Perhaps, though, it’s not as much of an aside as I presume. The world is changing; we’re bombarded by endless bits of information. Though it seems I lead a simple life in the woods I sometimes feel like the very opposite is true, that in some ways I’m even more susceptible to the ever-changing ways of the collective consciousness around the globe through the yogic way of willingly inviting continual change into my life. With all these thought-streams passing around my mind it’s no wonder I’m forgetting things.
I’m preparing to leave the ashram. There’s a four-month calendar in my office. As December became a memory to be wiped away and April, the month of my departure, first appeared on it, I felt a bit of anxiety. Wait a minute, May means something new, something different, something I have to create on my own. Eeep! It became this deadline of ending, this sense of impending doom that was looming off in the future. The past few weeks I’ve been focusing on just what it is that I want to create for myself. I’ve decided to transition to Nelson, get a job and stay for a couple of months or so. I feel very good about this temporary transitionary plan. It gives me a nice balance of structure and freedom as I found my ground in that world out there.
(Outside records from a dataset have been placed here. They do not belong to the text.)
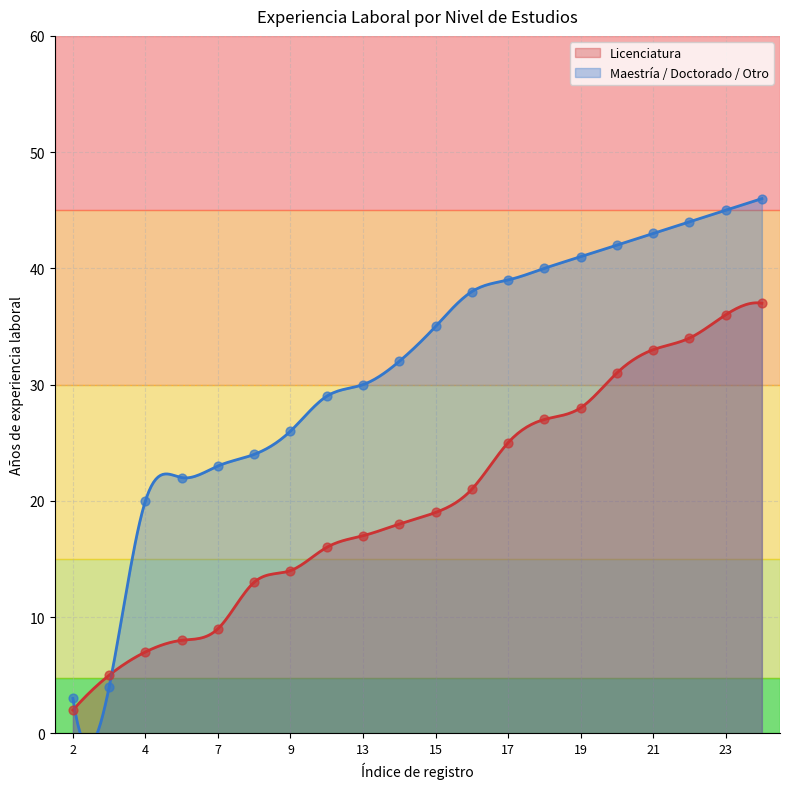

At how many categories does at least one series exceed 27?

13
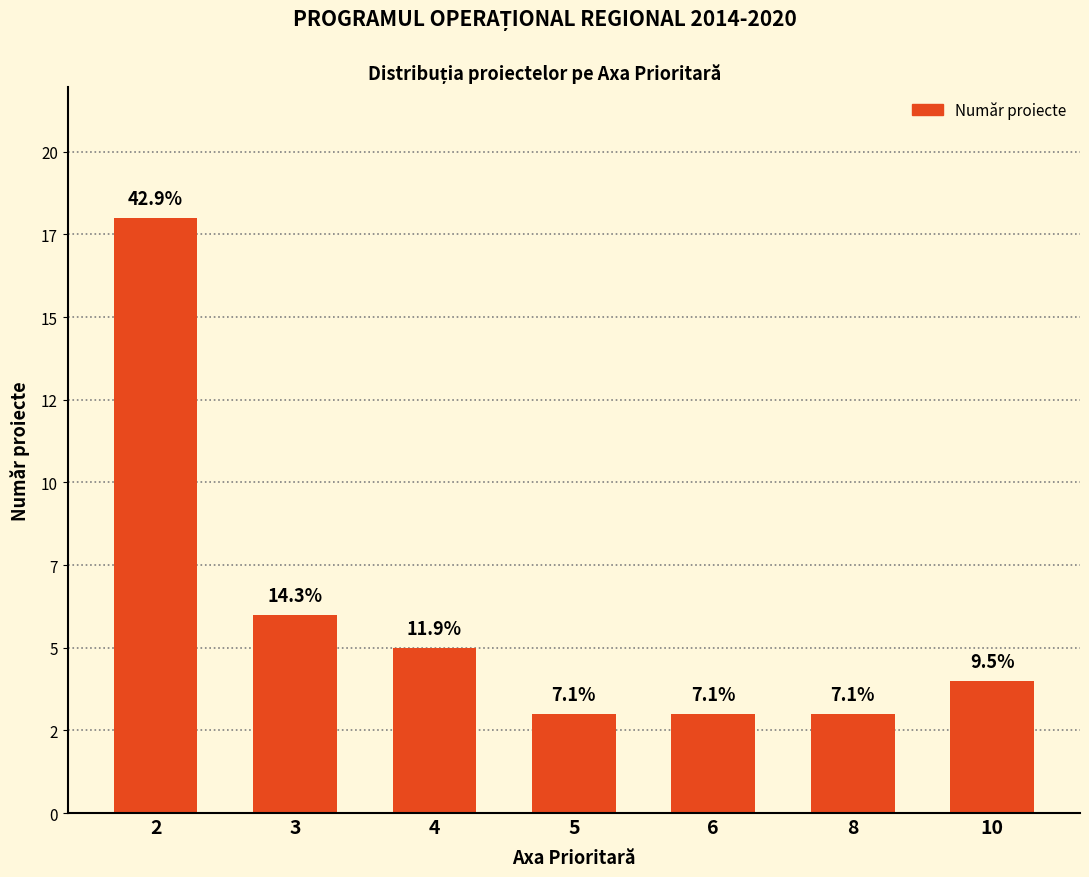

Which has a higher value, 6 or 3?

3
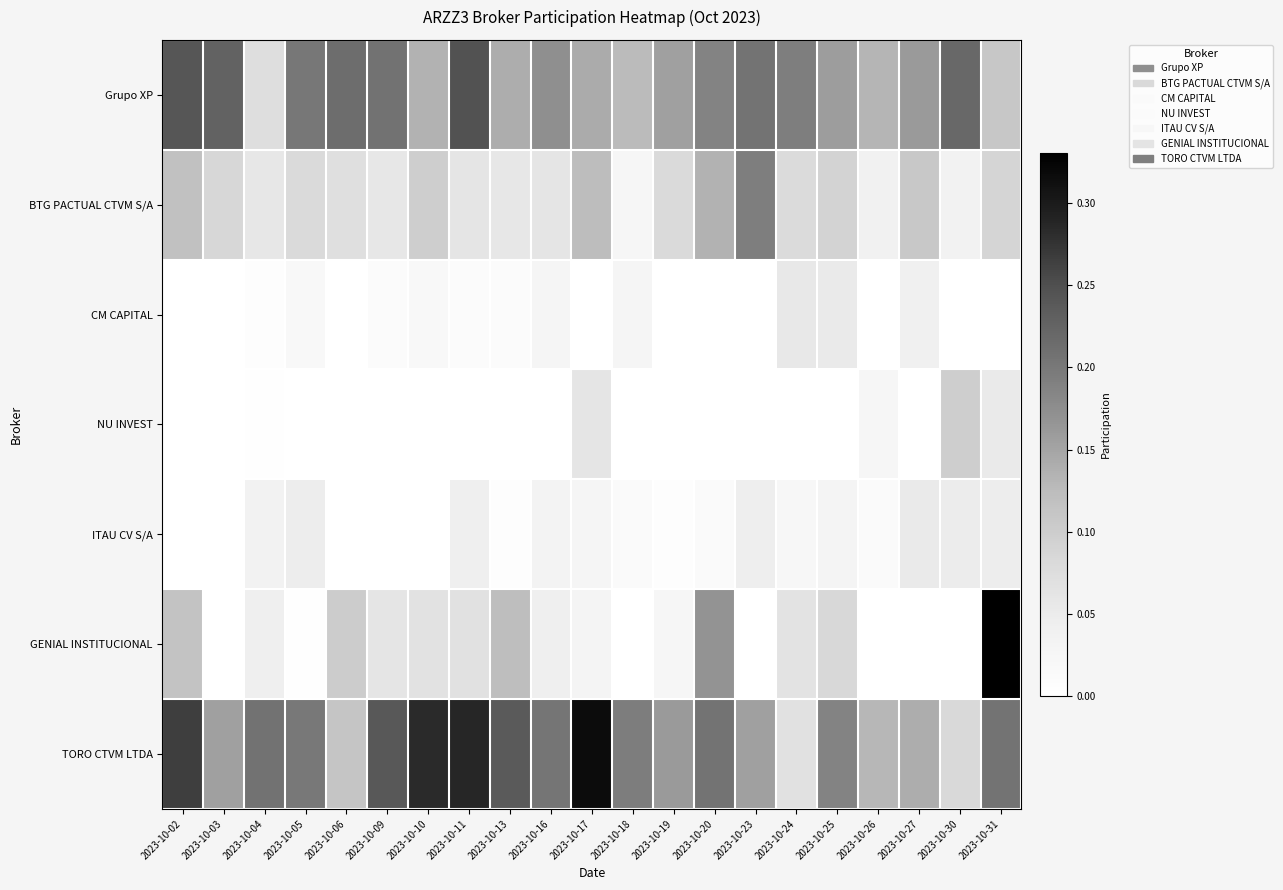

Between 2023-10-17 and 2023-10-31, which series saw the biggest shift?

GENIAL INSTITUCIONAL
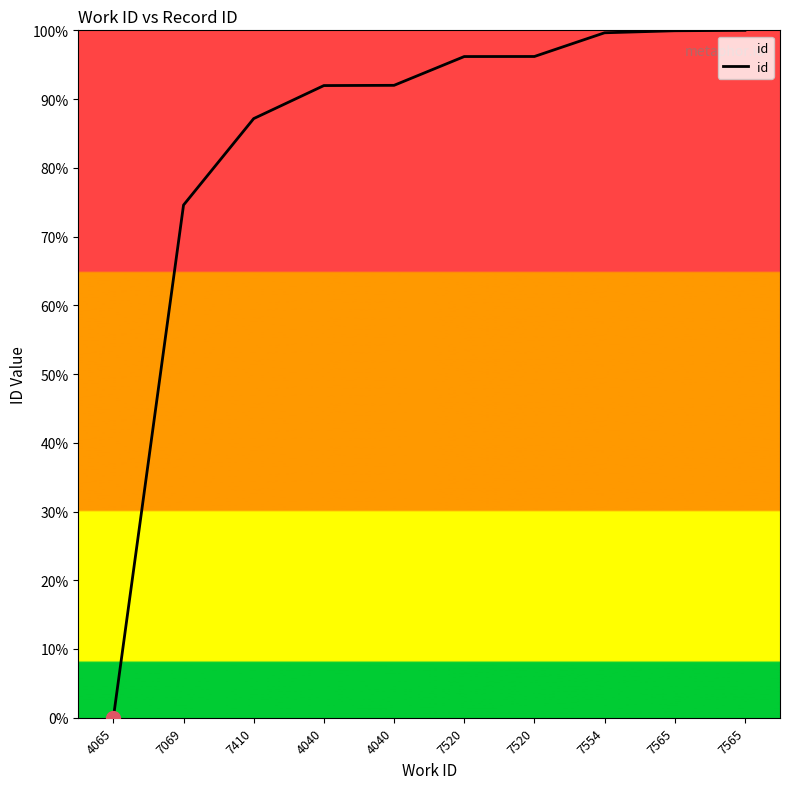

What is the ratio of the value at 7520 to the value at 7410?

1.1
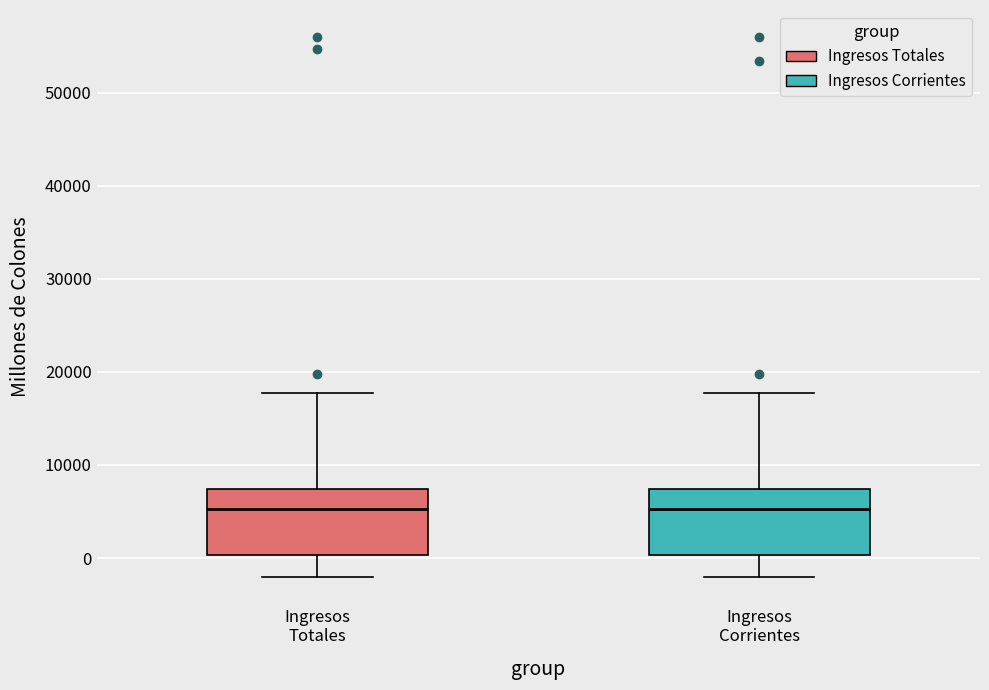

Where is the lower edge of the box for Ingresos Totales on the y-axis? The values are not printed on the chart, so give them approximately, as read against the axis.

0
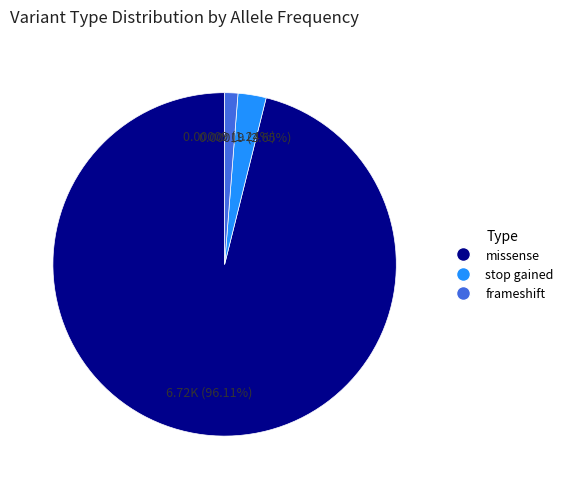

Which slice is the largest?

missense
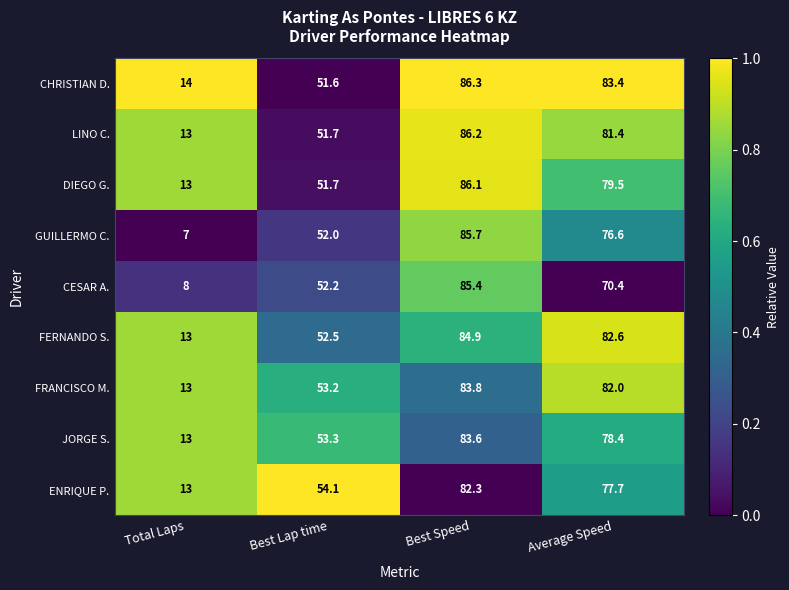

List the series in order of their peak value, lowest first.

ENRIQUE P., JORGE S., FRANCISCO M., FERNANDO S., CESAR A., GUILLERMO C., DIEGO G., LINO C., CHRISTIAN D.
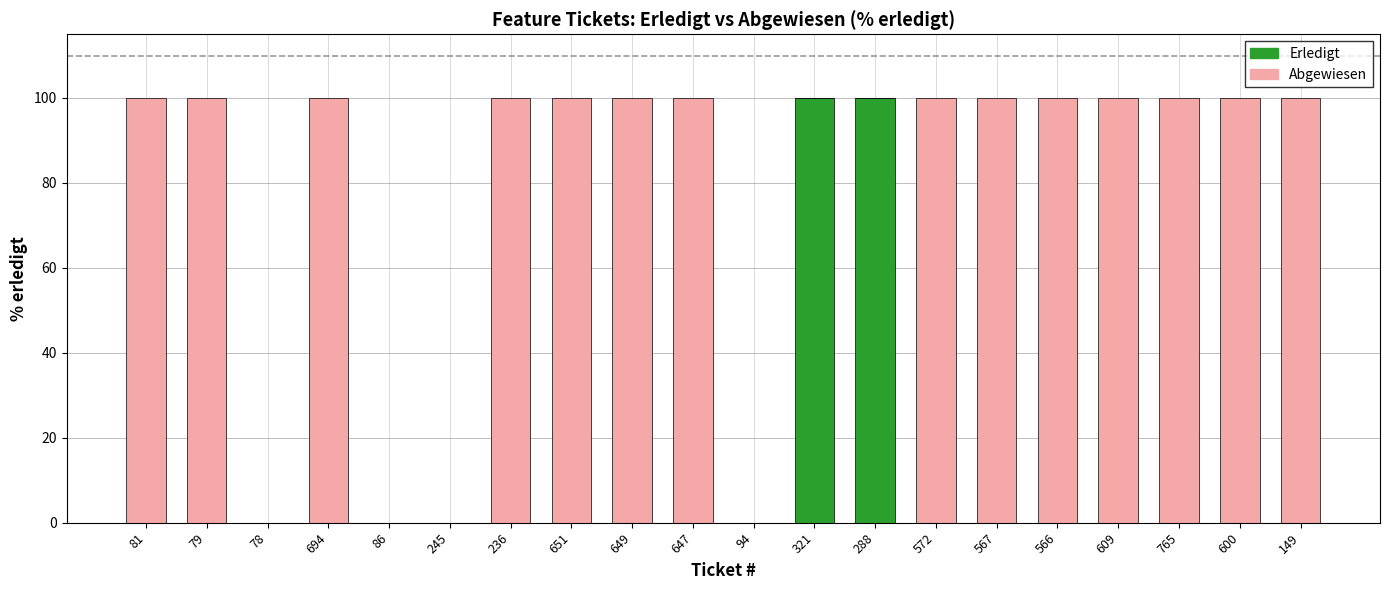

Count the number of data series in this chart.

2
Goodness knows picking what to have for supper will be enough freedom of choice after basically three years of professional chefs making my meals for me every single day. The sense of impending doom is gone. Replacing it is this knowledge of continuity as my awareness expands to see the broader scope of my life.
As I gear up for this change there might be things in my awareness that I simply have to let slide. Another aspect of this forgetting is the fact that these years of expanding self awareness have simply given me a little more freedom to be easy on myself. I no longer need to meticulously hold myself to impossible standards such as knowing exactly where my address book is at all times. There’s a freedom in my days I haven’t been in touch with before, a sort of allowance of humanness as a gift I can now give myself. I’m not a robot, sometimes I forget things. I don’t need to know where this impossible sense of perfection comes from. It’s enough to know that I don’t need to carry it until my knuckles are white with striving anymore.
Lord Buddha says the cause of suffering in this world is attachment. What can I let go of in order to live more freely? I can release notions of myself as step up to be who I actually am. Letting go of images I discover a reality I can actively create in every moment. And that feels pretty good indeed.